AJA : Le maintien d’Auxerre à Lille a tout d’un épilogue miraculeux. Mais derrière la fête, une guerre froide couve depuis des mois entre Christophe Pelissier et le directeur sportif David Wantier. Le propriétaire chinois James Zhou doit vite trancher.
AJA : La folie s’est emparée d’Auxerre
Pelissier ou Wantier : il n’y a plus de place pour les deux à l’AJA
Guy Roux, 87 ans, a dit tout haut ce que le vestiaire murmure depuis longtemps. Juste après la victoire à Lille, l’emblématique ex-entraîneur de l’AJA n’a pas mâché ses mots : Pelissier avait un ennemi dans la place, il a fait le job malgré tout, et maintenant c’est à Zhou de rectifier les choses. Le message est limpide : si Pelissier continue, Wantier doit partir.
Le problème n’est pas récent. Depuis plusieurs mois, les deux hommes ne s’entendent plus sur l’essentiel : la gestion de l’effectif. L’entraîneur reproche au directeur sportif d’intervenir directement auprès des joueurs, court-circuitant son autorité. Roux, qui a rencontré Wantier en personne la semaine dernière, rapporte que ce dernier a admis les faits sans se défendre. Une cohabitation qui ne tient plus qu’à un fil.
Il faut dire que Guy Roux et David Wantier ne s’entendent pas du tout. Et c’est rien de le dire.
Zhou convoque tout le monde à Pékin
Le propriétaire chinois, retenu en Chine depuis l’été dernier, a convoqué le président Baptiste Malherbe et David Wantier la semaine prochaine à Pékin. Un entretien en visioconférence avec Pelissier pourrait compléter le tableau. L’arbitrage sera rendu là-bas, loin de l’Yonne.
Le dossier est cornélien pour Zhou. Pelissier dispose d’un contrat jusqu’en juin 2027 : le remercier coûterait deux millions d’euros charges comprises. Wantier, lui, met en avant un bilan mercato favorable sur deux saisons, avec un solde positif de 16 millions d’euros sur le marché des transferts. En période de vaches maigres sur les droits TV, cet argument comptable pèse forcément dans la balance.
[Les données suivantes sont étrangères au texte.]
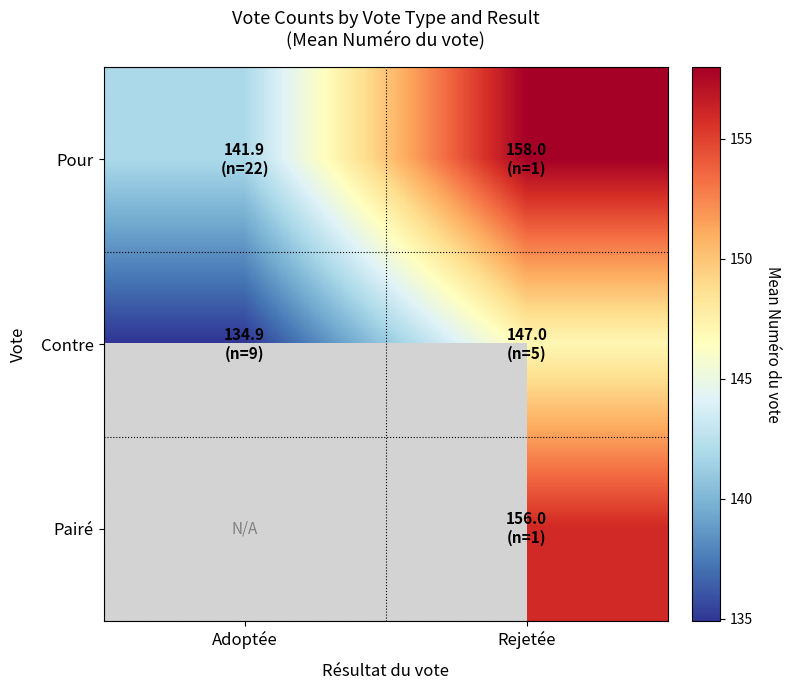

Which label corresponds to the smallest value in the chart?

Adoptée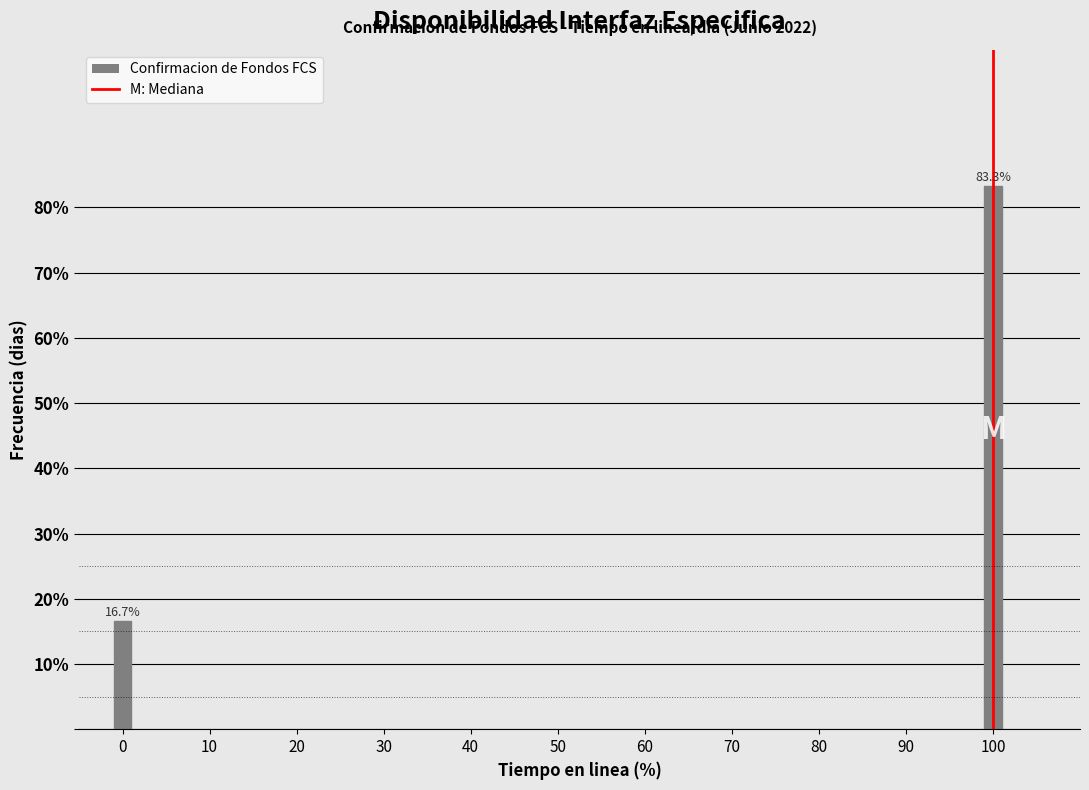

Reading left to right, list all the values displayed in this chart.

16.7	83.3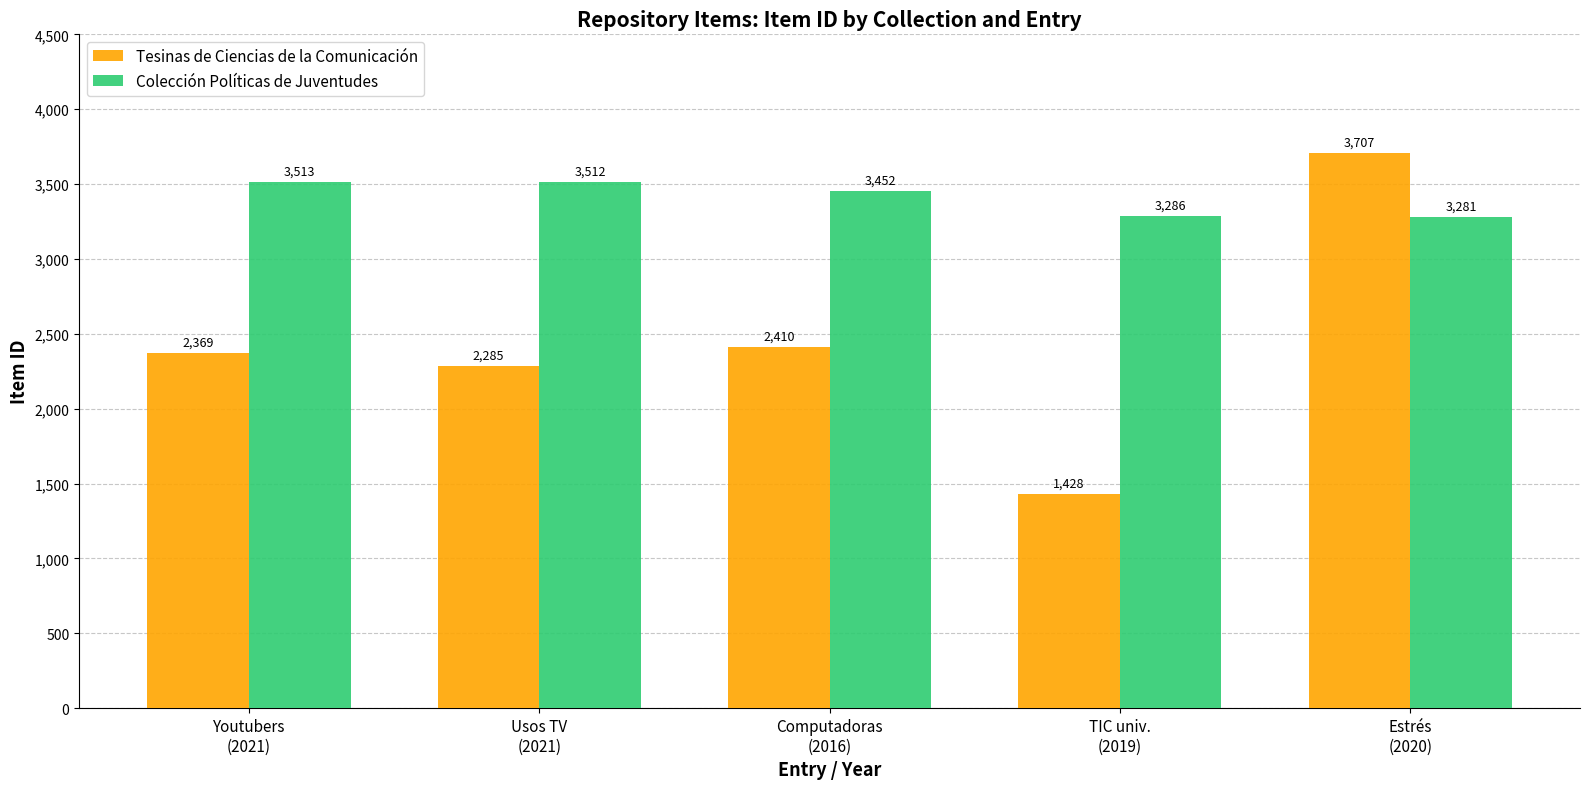

Does the chart contain stacked bars?

No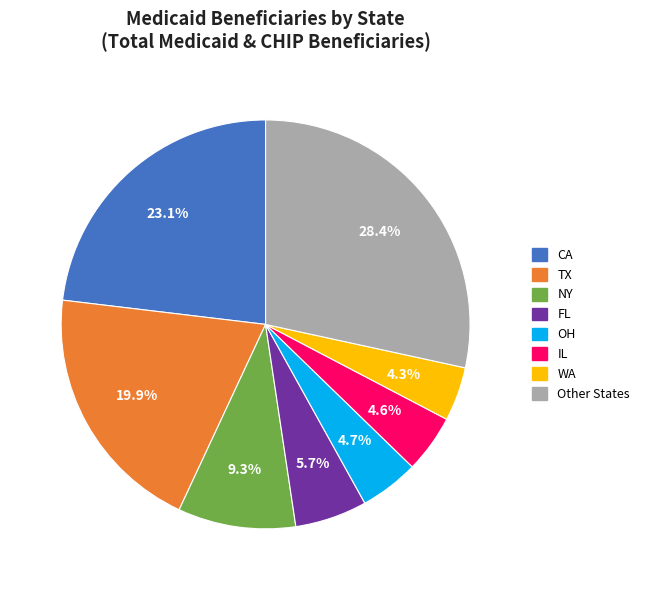

How many slices are in this pie chart?

8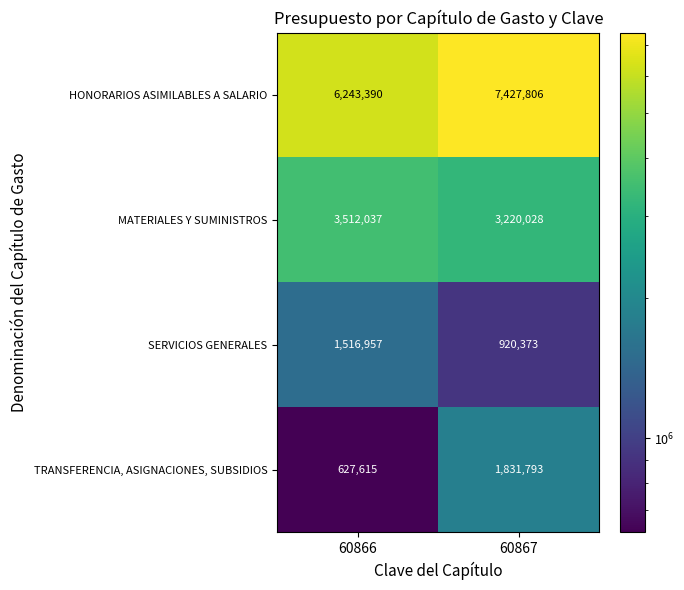

Rank the series by their maximum value, from lowest to highest.

SERVICIOS GENERALES, TRANSFERENCIA, ASIGNACIONES, SUBSIDIOS, MATERIALES Y SUMINISTROS, HONORARIOS ASIMILABLES A SALARIO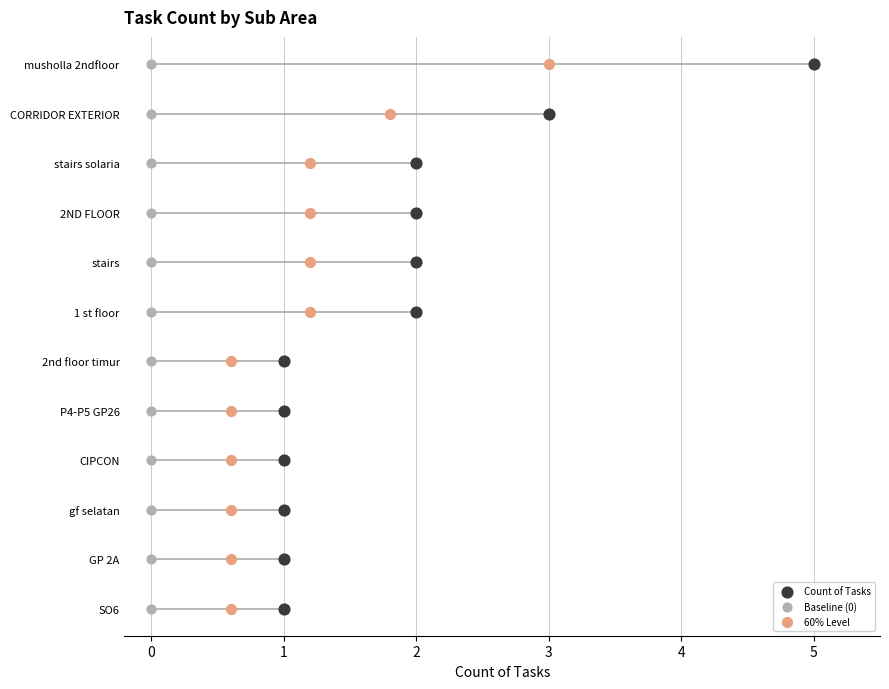

What are all the series names shown in the legend?

Count of Tasks, Baseline (0), 60% Level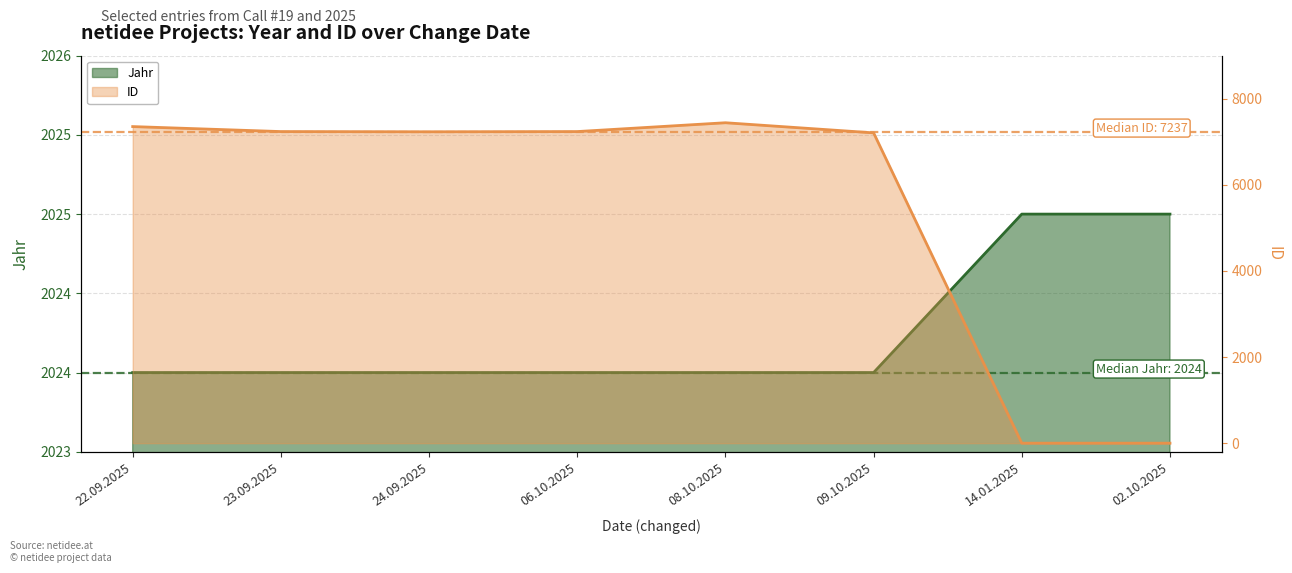

Between 24.09.2025 and 06.10.2025, which series saw the biggest shift?

ID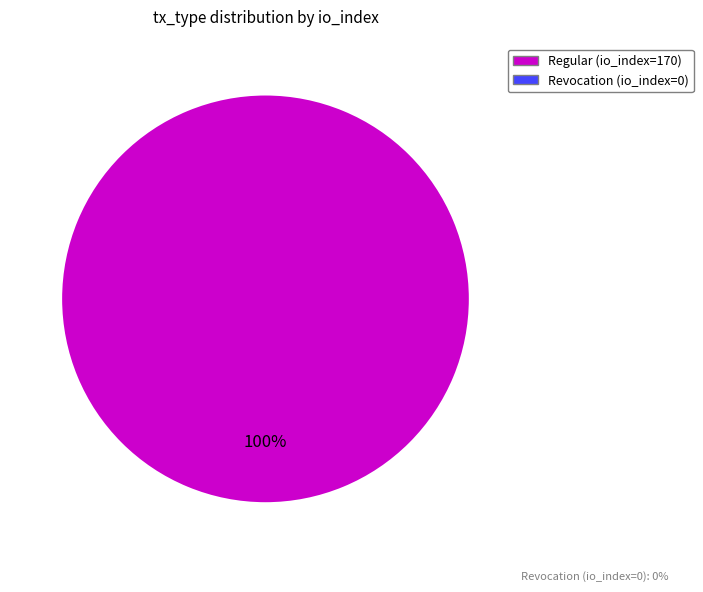

Does any single category account for the majority?

Yes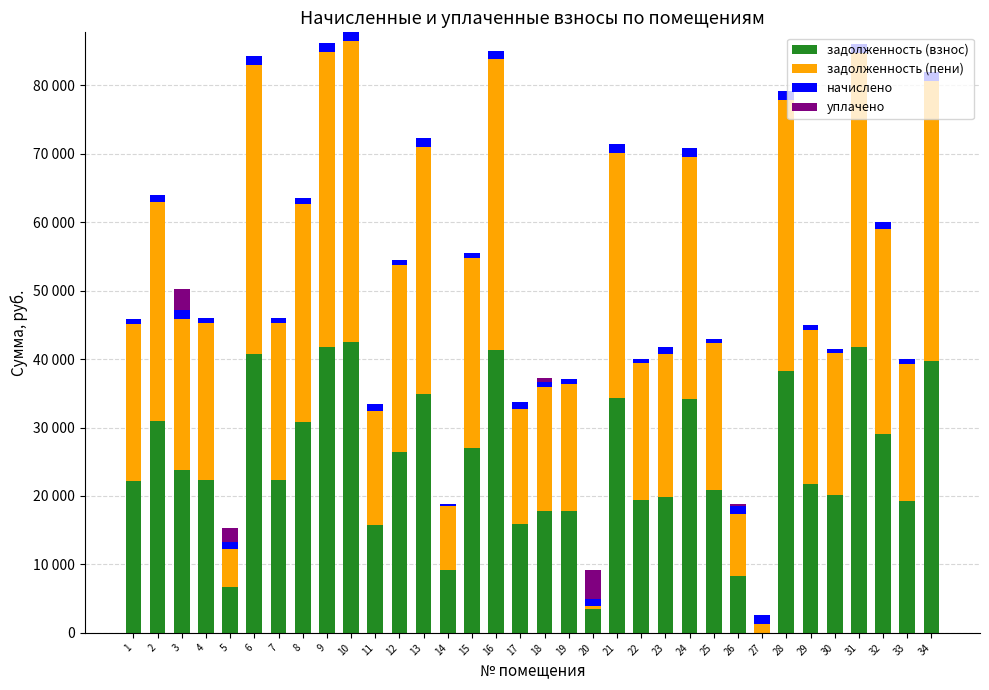

List the series in order of their peak value, highest first.

задолженность (пени), задолженность (взнос), уплачено, начислено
Wantier, ex-ASSE, un nom qui ne laisse pas indifférent
Le directeur sportif auxerrois n’est pas un inconnu pour les supporters stéphanois. David Wantier a évolué dans l’orbite de l’ASSE avant de rejoindre l’Yonne. Un passé d’agent par dessus qui n’a rien arrangé à son image dans une ville où Pelissier est adulé. Le coach, lui, peut compter sur le soutien massif des supporters et celui appuyé du président Malherbe. Deux atouts non négligeables dans ce rapport de force.
Pelissier vers le TFC, Will Still vers l’AJA ?
Si Zhou tranche en faveur de Wantier, Pelissier ne manquera pas de prétendants. Son nom circule à Nantes, relégué en Ligue 2, mais surtout à Toulouse (TFC), club de son département natal, celui qu’il a toujours rêvé d’entraîner selon L’Équipe. Un départ doré pour un entraîneur qui aura réussi en Ligue 1.
Dans le même temps, le nom de Will Still, Anglo-Belge libre depuis son limogeage de Southampton en novembre 2025, circule à Auxerre comme successeur potentiel. Un profil jeune, moderne, qui collerait davantage avec les nouvelles ambitions du propriétaire.
L’été auxerrois s’annonce agité sur tous les fronts. Les probables départs de Lassine Sinayoko et Kévin Danois, convoités par des clubs de Premier League pour des montants pouvant dépasser 30 millions d’euros combinés, vont redistribuer les cartes financières. Il faudra reconstruire. Encore. La question est de savoir qui tiendra le stylo.